Man and Biosphere Reserves, like World Heritage Sites and Geoparks, are of course, a product of UNESCO, the United Nations Educational, Scientific and Cultural Organisation. There are six ‘Biospheres’ in British waters when you include the Isle of Man, and two more in Ireland, contributing to the 669 total in 120 countries around the world. Several more are queuing up to qualify, including the Isle of Wight.
The IUCN National Committee UK has had a connection to the UNESCO UK MAB National Committee for some years and this collaboration aims to help with the conservation of biodiversity in these demonstration models striving for sustainable development. The invitation to join the UK MAB Committee at its latest meeting near Dublin earlier this week was willingly accepted and over the two days much information was exchanged between UK representatives and with Irish colleagues.

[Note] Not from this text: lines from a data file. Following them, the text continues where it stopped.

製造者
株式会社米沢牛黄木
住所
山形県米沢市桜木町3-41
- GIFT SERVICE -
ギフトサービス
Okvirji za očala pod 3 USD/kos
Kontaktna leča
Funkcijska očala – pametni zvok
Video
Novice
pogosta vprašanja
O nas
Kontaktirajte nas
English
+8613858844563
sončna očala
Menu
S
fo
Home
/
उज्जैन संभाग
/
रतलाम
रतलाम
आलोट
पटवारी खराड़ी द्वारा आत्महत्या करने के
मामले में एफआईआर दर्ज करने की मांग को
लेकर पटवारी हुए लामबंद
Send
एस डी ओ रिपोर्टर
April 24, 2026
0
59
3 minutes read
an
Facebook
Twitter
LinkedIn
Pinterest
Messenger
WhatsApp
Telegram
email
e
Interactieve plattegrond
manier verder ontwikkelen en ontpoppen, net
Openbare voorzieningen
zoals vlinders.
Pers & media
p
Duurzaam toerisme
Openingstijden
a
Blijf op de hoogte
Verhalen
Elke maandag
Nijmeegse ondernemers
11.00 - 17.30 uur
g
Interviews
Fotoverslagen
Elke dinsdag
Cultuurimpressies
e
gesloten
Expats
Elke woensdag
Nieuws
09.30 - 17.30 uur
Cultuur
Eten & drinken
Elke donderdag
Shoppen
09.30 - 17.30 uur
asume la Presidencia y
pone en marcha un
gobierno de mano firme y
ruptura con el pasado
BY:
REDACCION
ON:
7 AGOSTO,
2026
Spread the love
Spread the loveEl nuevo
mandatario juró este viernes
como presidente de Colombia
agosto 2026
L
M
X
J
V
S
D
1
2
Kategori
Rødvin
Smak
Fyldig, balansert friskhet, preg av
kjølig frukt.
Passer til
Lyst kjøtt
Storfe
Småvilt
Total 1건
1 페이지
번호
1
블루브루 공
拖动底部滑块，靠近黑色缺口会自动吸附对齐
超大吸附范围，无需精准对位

Notably, the next biennial European Conference of Man and Biosphere Reserves (EuroMAB) will take place in April 2019 at Dublin Castle hosted by the Dublin Bay Biosphere Reserve. This event is expected to have a wide ranging programme set against the delivery of the Lima Action Plan and reporting against the UN’s Sustainable Development Goals. This should also include some assessment of these biosphere’s contribution to achieving the Aichi Targets of the Convention on Biological Diversity as we approach the end of the UN Decade on Biodiversity in 2020.
Reaching out across our institutional boundaries was a valuable and interesting experience and we are stronger for it. The opportunity to visit Dublin also enabled a fruitful meeting with representatives of Ireland’s new (and currently only) IUCN Member, the Irish Environmental Network. It is hoped that they will be joined in IUCN membership by an Irish government agency member later this year.